**EXERCISE PASSAGE:**
=-=-=

Marketplace's Adriene Hill has that story.
Adriene Hill: Lots of us who work for businesses are familiar with 401(k)-style retirement accounts. Every paycheck, I set aside a percentage of what I make. Marketplace matches it, or at least will, next month when I qualify. I tend my account, make decisions about where to invest it and, ideally, my balance sheet will grow. So that years and years and years from now, when I'm ready to kick back and spend all my time baking bread and hanging out with my future grandkids, I can. At least that's how it's supposed to work.
Alicia Munnell: Private sector employees have had a very hard time. They don't necessarily join the plan, they don't contribute as much as they should, they don't diversify their investments. They just make a host of mistakes.
Alicia Munnell heads the Center for Retirement Research at Boston College. Before the crash, she says the typical person approaching retirement age had just $78,000 in their 401(k). Again, before the market meltdown. That's not even close to enough for most people to stop working.
Munnell: People who are going to be relaying on them solely, only with Social Security in retirement are going to come up short.

=-=-=

**TASKS:**
1. According to the 401(k) passage, how much did the typical person approaching retirement age have in a 401(k) before the crash?
2. Say whether each statement agrees with the 401(k) passage, and quote the words that decide it: (a) Alicia Munnell heads the Center for Retirement Research at Boston College. (b) Marketplace was already matching Adriene Hill's contributions. (c) Munnell says private sector employees diversify their investments.

=-=-=

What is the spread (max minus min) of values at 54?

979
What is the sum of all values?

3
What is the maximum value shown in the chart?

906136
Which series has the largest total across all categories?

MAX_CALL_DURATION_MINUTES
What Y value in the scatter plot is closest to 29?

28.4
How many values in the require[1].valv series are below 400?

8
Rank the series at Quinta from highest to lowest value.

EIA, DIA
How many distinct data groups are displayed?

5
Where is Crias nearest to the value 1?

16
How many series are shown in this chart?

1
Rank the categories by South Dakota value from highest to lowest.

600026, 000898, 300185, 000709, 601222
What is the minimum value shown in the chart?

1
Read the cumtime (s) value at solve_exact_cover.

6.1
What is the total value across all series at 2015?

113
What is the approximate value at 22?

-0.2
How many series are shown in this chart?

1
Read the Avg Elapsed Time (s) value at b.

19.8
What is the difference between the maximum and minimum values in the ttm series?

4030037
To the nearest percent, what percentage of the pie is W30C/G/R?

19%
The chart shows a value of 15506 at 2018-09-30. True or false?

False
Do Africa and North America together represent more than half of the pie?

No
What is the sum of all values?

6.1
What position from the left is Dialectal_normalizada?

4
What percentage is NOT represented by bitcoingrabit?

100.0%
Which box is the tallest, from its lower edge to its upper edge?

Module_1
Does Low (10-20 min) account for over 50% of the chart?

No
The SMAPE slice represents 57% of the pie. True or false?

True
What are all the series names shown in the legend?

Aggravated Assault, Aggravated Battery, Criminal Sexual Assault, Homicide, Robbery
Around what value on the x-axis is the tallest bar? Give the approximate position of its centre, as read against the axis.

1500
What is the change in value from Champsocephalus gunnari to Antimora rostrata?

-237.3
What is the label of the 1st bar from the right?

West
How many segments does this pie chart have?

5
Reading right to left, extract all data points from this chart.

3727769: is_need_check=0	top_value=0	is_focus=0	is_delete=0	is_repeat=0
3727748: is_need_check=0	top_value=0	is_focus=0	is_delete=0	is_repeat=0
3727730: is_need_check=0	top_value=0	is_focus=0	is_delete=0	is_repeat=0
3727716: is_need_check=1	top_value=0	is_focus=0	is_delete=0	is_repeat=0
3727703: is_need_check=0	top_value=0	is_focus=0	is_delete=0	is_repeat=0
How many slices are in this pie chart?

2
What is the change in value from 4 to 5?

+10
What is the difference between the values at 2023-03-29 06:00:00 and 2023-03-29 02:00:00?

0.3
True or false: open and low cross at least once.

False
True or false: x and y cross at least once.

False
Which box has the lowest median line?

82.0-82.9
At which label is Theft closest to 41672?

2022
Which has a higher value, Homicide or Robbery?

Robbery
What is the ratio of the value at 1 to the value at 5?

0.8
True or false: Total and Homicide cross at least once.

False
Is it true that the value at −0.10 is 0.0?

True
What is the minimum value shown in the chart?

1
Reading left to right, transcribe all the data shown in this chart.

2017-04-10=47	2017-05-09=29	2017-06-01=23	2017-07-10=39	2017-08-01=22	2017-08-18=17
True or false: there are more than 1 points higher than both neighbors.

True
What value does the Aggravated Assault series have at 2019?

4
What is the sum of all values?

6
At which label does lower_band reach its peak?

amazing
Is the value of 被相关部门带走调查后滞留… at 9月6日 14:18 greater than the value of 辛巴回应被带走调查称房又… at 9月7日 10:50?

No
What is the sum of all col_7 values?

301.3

=-=-=

**ANSWERS TO THE PROBLEMS:**
1. $78,000

2.
(a) Yes: "Alicia Munnell heads the Center for Retirement Research at Boston College."
(b) No: "Marketplace matches it, or at least will, next month when I qualify."
(c) No: "they don't diversify their investments."